Hardware-Efficient Photonic Tensor Core: Accelerating Deep Neural Networks with Structured Compression
- URL: http://arxiv.org/abs/2502.01670v2
- Date: Wed, 23 Jul 2025 07:39:55 GMT
- Title: Hardware-Efficient Photonic Tensor Core: Accelerating Deep Neural Networks with Structured Compression
- Authors: Shupeng Ning, Hanqing Zhu, Chenghao Feng, Jiaqi Gu, David Z. Pan, Ray T. Chen,
- Abstract summary: We introduce a block-circulant photonic tensor core for a structure-compressed optical neural network (StrC-ONN) architecture.<n>This work explores a new pathway toward practical and scalable ONNs, highlighting a promising route to address future computational efficiency challenges.

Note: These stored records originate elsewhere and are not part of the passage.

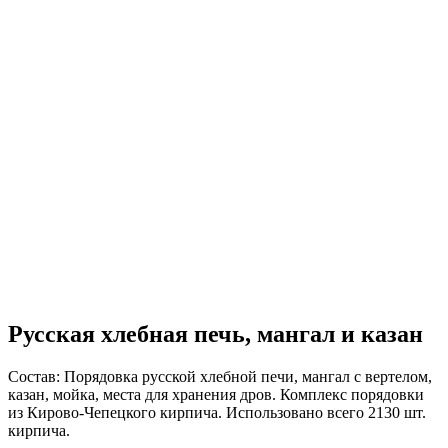
Русская хлебная печь, мангал и казан
Состав:
Порядовка русской хлебной печи, мангал с вертелом,
казан, мойка, места для хранения дров. Комплекс порядовки
из Кирово-Чепецкого кирпича. Использовано всего 2130 шт.
кирпича.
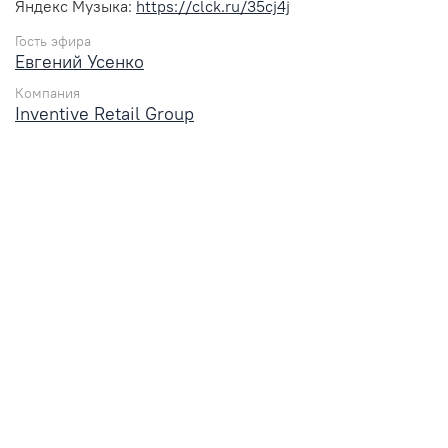
Яндекс Музыка:
https://clck.ru/35cj4j
Гость эфира
Евгений Усенко
Компания
Inventive Retail Group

- Score: 15.665630650382226
- License: http://arxiv.org/licenses/nonexclusive-distrib/1.0/
- Abstract: The rapid growth in computing demands, particularly driven by artificial intelligence applications, has begun to exceed the capabilities of traditional electronic hardware. Optical computing offers a promising alternative due to its parallelism, high computational speed, and low power consumption. However, existing photonic integrated circuits are constrained by large footprints, costly electro-optical interfaces, and complex control mechanisms, limiting the practical scalability of optical neural networks (ONNs). To address these limitations, we introduce a block-circulant photonic tensor core for a structure-compressed optical neural network (StrC-ONN) architecture. The structured compression technique substantially reduces both model complexity and hardware resources without sacrificing the versatility of neural networks, and achieves accuracy comparable to uncompressed models. Additionally, we propose a hardware-aware training framework to compensate for on-chip nonidealities to improve model robustness and accuracy. Experimental validation through image processing and classification tasks demonstrates that our StrC-ONN achieves a reduction in trainable parameters of up to 74.91%,while still maintaining competitive accuracy levels. Performance analyses further indicate that this hardware-software co-design approach is expected to yield a 3.56 times improvement in power efficiency. By reducing both hardware requirements and control complexity across multiple dimensions, this work explores a new pathway toward practical and scalable ONNs, highlighting a promising route to address future computational efficiency challenges.